Would you transcribe each entry exactly as it stands, omitting the pictures?

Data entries
--- --- ---
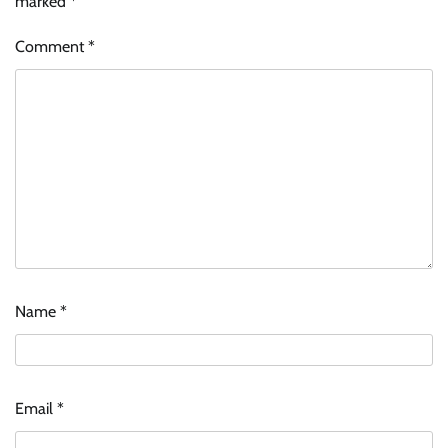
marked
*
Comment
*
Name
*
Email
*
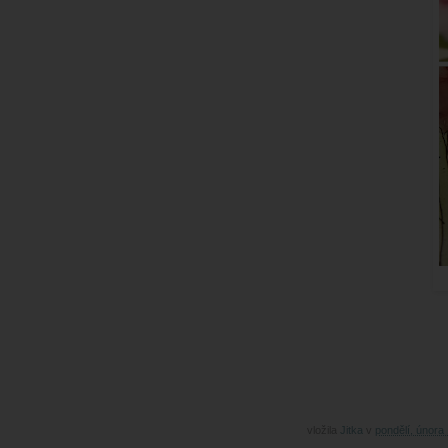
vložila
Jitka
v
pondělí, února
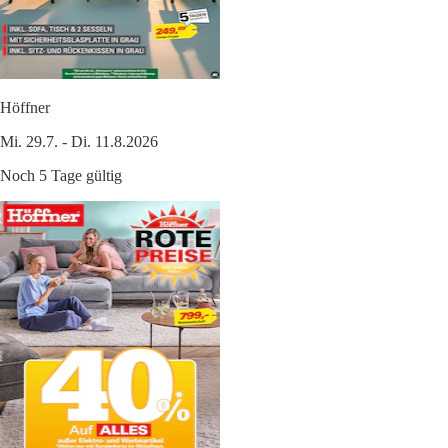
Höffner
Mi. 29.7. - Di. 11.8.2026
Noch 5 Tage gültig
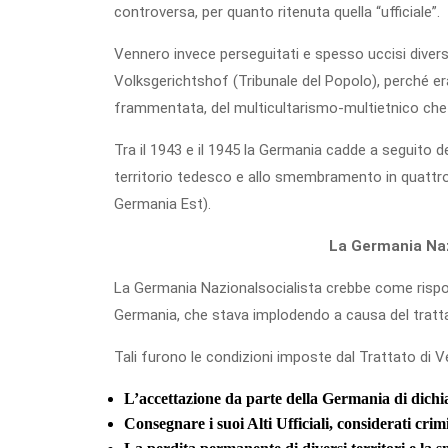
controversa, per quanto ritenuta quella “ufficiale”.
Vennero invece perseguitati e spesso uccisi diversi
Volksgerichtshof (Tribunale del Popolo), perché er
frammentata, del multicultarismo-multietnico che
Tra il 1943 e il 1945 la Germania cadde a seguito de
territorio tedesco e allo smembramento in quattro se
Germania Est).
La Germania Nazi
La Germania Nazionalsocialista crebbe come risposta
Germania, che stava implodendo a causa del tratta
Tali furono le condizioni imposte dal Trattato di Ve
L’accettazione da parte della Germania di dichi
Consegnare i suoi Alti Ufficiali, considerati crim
--- --- ---
Written reply »
marked
*
Comment
*
Name
*
Email
*
vložila
Jitka
v
pondělí, února
Höffner
Mi. 29.7. - Di. 11.8.2026
Noch 5 Tage gültig
controversa, per quanto ritenuta quella “ufficiale”.
Vennero invece perseguitati e spesso uccisi diversi
Volksgerichtshof (Tribunale del Popolo), perché er
frammentata, del multicultarismo-multietnico che
Tra il 1943 e il 1945 la Germania cadde a seguito de
territorio tedesco e allo smembramento in quattro se
Germania Est).
La Germania Nazi
La Germania Nazionalsocialista crebbe come risposta
Germania, che stava implodendo a causa del tratta
Tali furono le condizioni imposte dal Trattato di Ve
L’accettazione da parte della Germania di dichi
Consegnare i suoi Alti Ufficiali, considerati crim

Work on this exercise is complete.